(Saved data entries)
>>>>
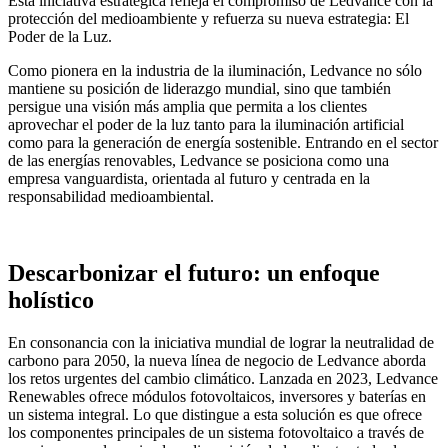
Esta iniciativa estratégica refleja el compromiso de Ledvance con la
protección del medioambiente y refuerza su nueva estrategia: El
Poder de la Luz.
Como pionera en la industria de la iluminación, Ledvance no sólo
mantiene su posición de liderazgo mundial, sino que también
persigue una visión más amplia que permita a los clientes
aprovechar el poder de la luz tanto para la iluminación artificial
como para la generación de energía sostenible. Entrando en el sector
de las energías renovables, Ledvance se posiciona como una
empresa vanguardista, orientada al futuro y centrada en la
responsabilidad medioambiental.
Descarbonizar el futuro: un enfoque
holístico
En consonancia con la iniciativa mundial de lograr la neutralidad de
carbono para 2050, la nueva línea de negocio de Ledvance aborda
los retos urgentes del cambio climático. Lanzada en 2023, Ledvance
Renewables ofrece módulos fotovoltaicos, inversores y baterías en
un sistema integral. Lo que distingue a esta solución es que ofrece
los componentes principales de un sistema fotovoltaico a través de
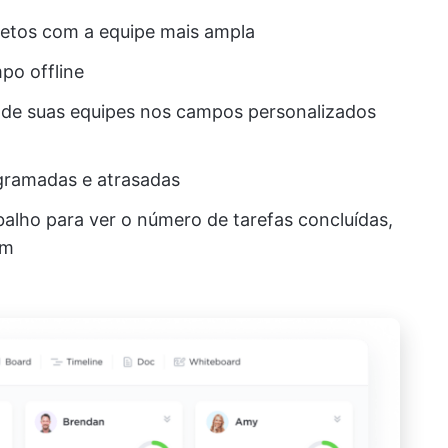
etos com a equipe mais ampla
po offline
 de suas equipes nos campos personalizados
ogramadas e atrasadas
balho para ver o número de tarefas concluídas,
um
<<<<
**Directions for this task:** All entries above must be printed again verbatim, with images excluded.

**Result for this exercise:**
Esta iniciativa estratégica refleja el compromiso de Ledvance con la
protección del medioambiente y refuerza su nueva estrategia: El
Poder de la Luz.
Como pionera en la industria de la iluminación, Ledvance no sólo
mantiene su posición de liderazgo mundial, sino que también
persigue una visión más amplia que permita a los clientes
aprovechar el poder de la luz tanto para la iluminación artificial
como para la generación de energía sostenible. Entrando en el sector
de las energías renovables, Ledvance se posiciona como una
empresa vanguardista, orientada al futuro y centrada en la
responsabilidad medioambiental.
Descarbonizar el futuro: un enfoque
holístico
En consonancia con la iniciativa mundial de lograr la neutralidad de
carbono para 2050, la nueva línea de negocio de Ledvance aborda
los retos urgentes del cambio climático. Lanzada en 2023, Ledvance
Renewables ofrece módulos fotovoltaicos, inversores y baterías en
un sistema integral. Lo que distingue a esta solución es que ofrece
los componentes principales de un sistema fotovoltaico a través de
etos com a equipe mais ampla
po offline
 de suas equipes nos campos personalizados
ogramadas e atrasadas
balho para ver o número de tarefas concluídas,
um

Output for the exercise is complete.